━━━ GIVEN DATA
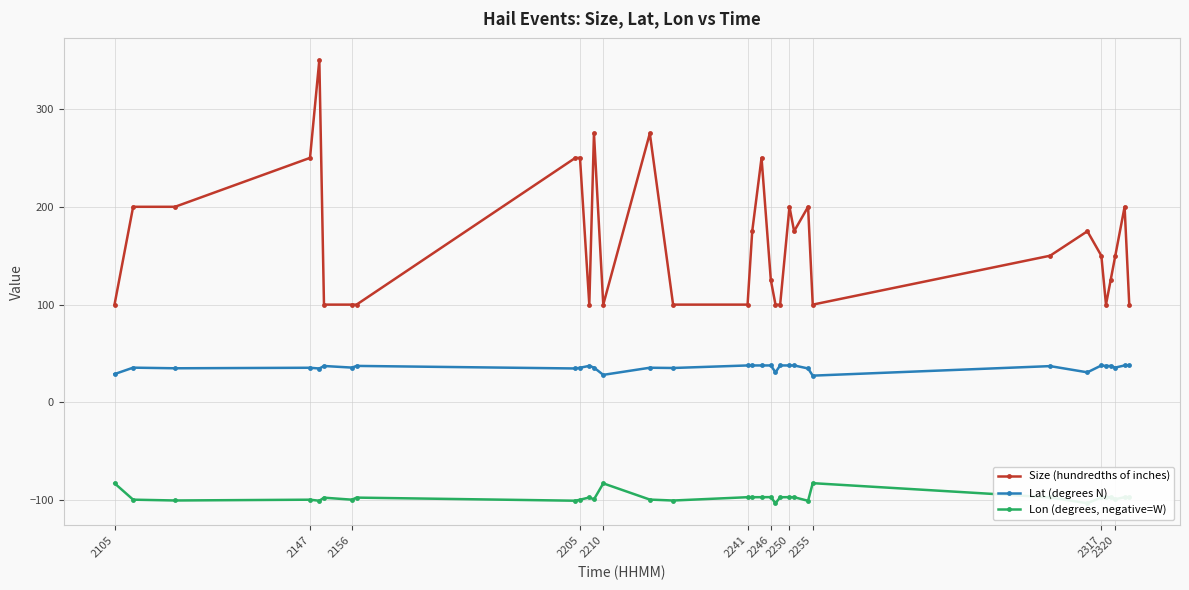

List the series in order of their overall mean, highest first.

Size (hundredths of inches), Lat (degrees N), Lon (degrees, negative=W)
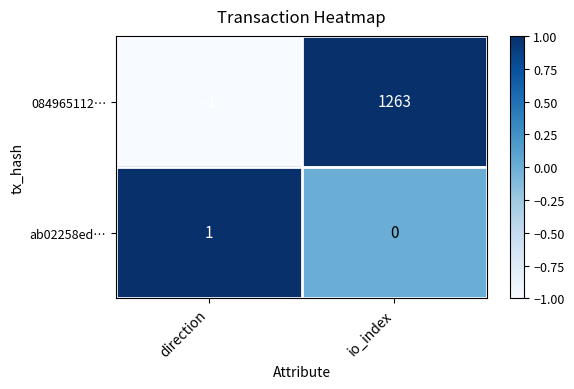

Count the number of categories in the chart.

2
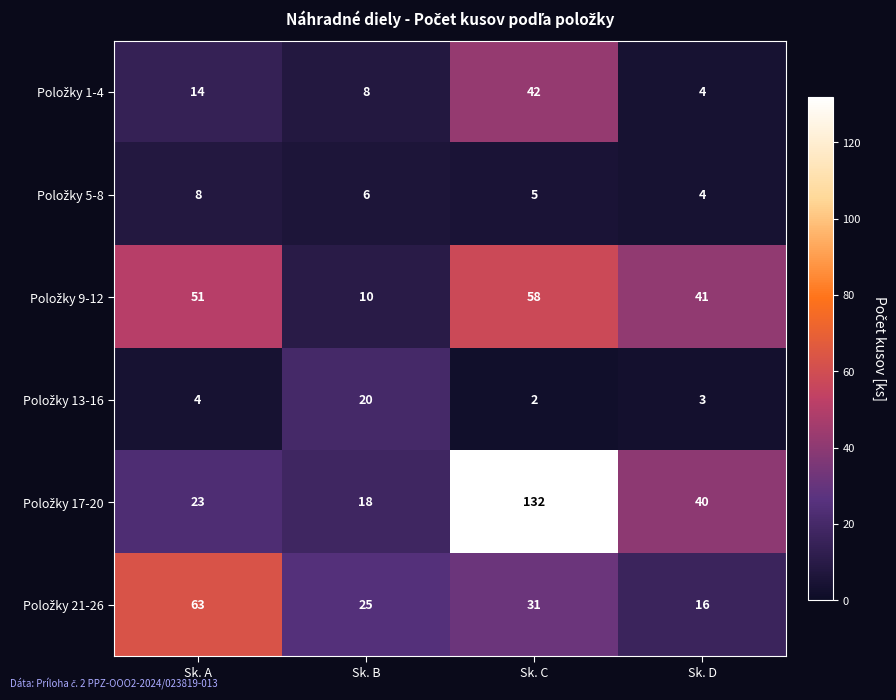

What is the total value across all series at Sk. A?

163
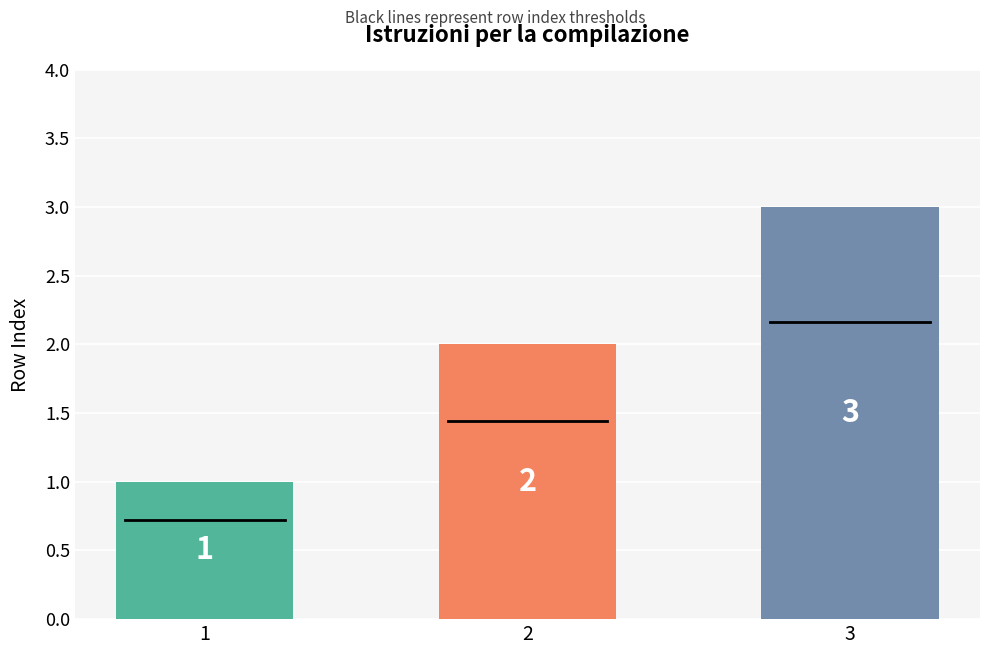

What is the ratio of the value at 3 to the value at 2?

1.5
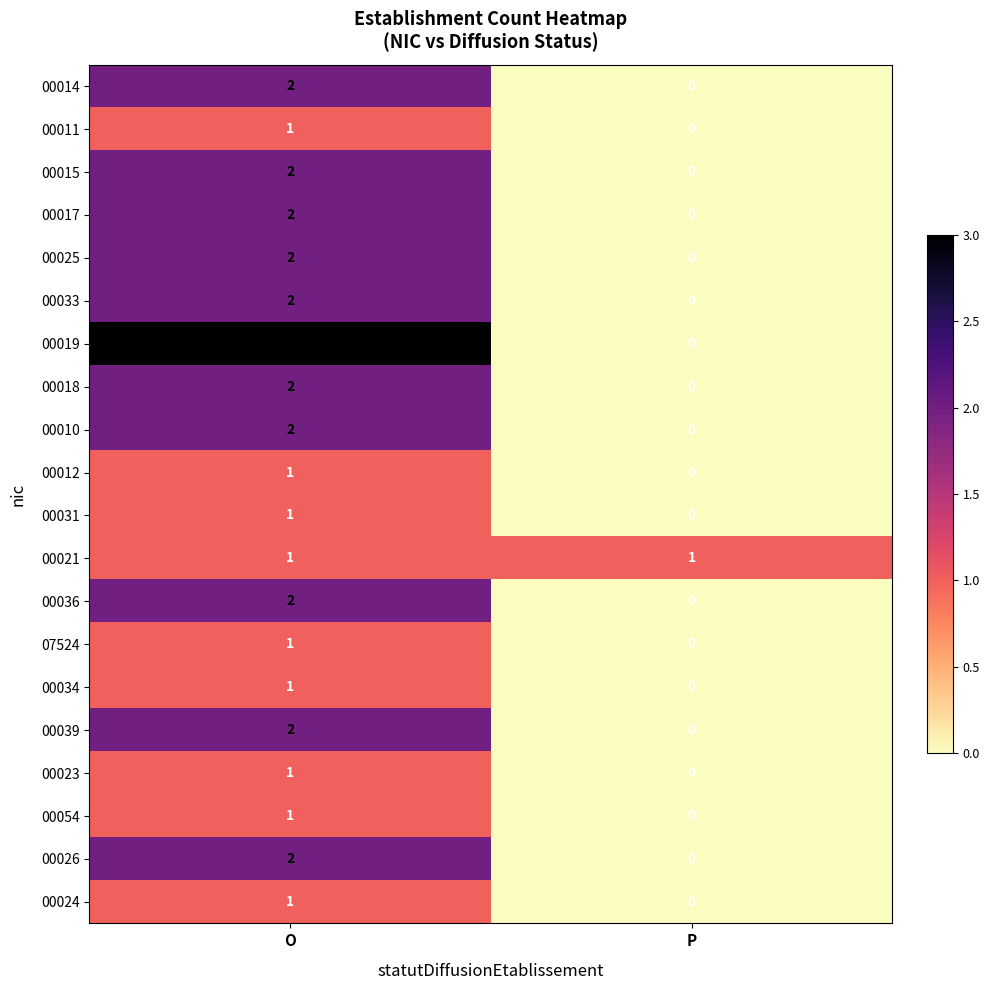

Count the number of data series in this chart.

20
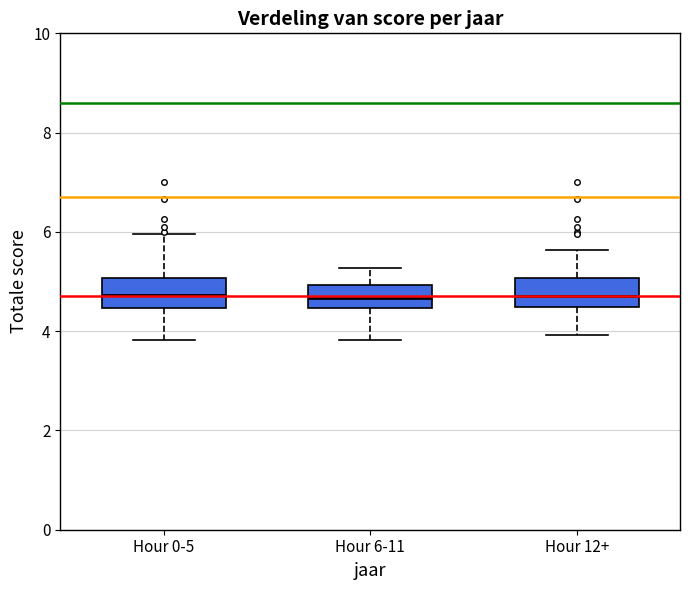

Reading left to right, read every box against the y-axis: the position of its median line, the range the box covers, and the ends of its whiskers. The values are not printed on the chart, so give them approximately, as read against the axis.

Hour 0-5: median 4.8, box 4.4 to 5.0, whiskers 3.8 to 6.0
Hour 6-11: median 4.6, box 4.4 to 5.0, whiskers 3.8 to 5.2
Hour 12+: median 4.8, box 4.4 to 5.0, whiskers 4.0 to 5.6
━━━━━━
Extract every line of the listing that contains the word "Hour".

Hour 0-5: median 4.8, box 4.4 to 5.0, whiskers 3.8 to 6.0
Hour 6-11: median 4.6, box 4.4 to 5.0, whiskers 3.8 to 5.2
Hour 12+: median 4.8, box 4.4 to 5.0, whiskers 4.0 to 5.6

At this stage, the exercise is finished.